─── PROVIDED MATERIAL ───

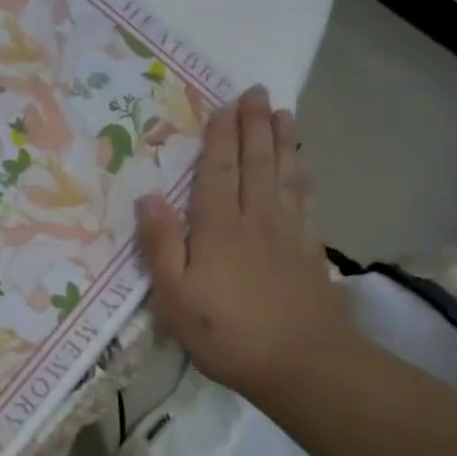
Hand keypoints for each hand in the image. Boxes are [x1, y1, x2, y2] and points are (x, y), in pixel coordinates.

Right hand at [136, 85, 356, 401]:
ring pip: (285, 175)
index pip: (217, 171)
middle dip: (255, 125)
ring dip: (284, 141)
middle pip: (256, 162)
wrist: (302, 364)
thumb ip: (160, 246)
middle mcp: (255, 219)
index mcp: (217, 228)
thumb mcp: (174, 297)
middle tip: (258, 91)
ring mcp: (287, 233)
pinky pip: (305, 201)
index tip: (225, 105)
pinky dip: (304, 177)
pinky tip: (304, 169)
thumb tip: (148, 198)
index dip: (220, 137)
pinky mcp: (308, 251)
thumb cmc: (226, 332)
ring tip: (284, 113)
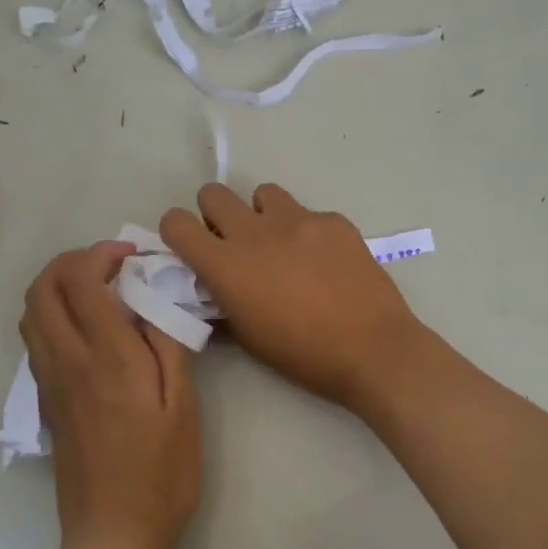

───

* _WHAT THE EXERCISE ASKS_
Check each line of the material for "thumb" and report how many have it. Add no other words.

* _ANSWER BOX_
4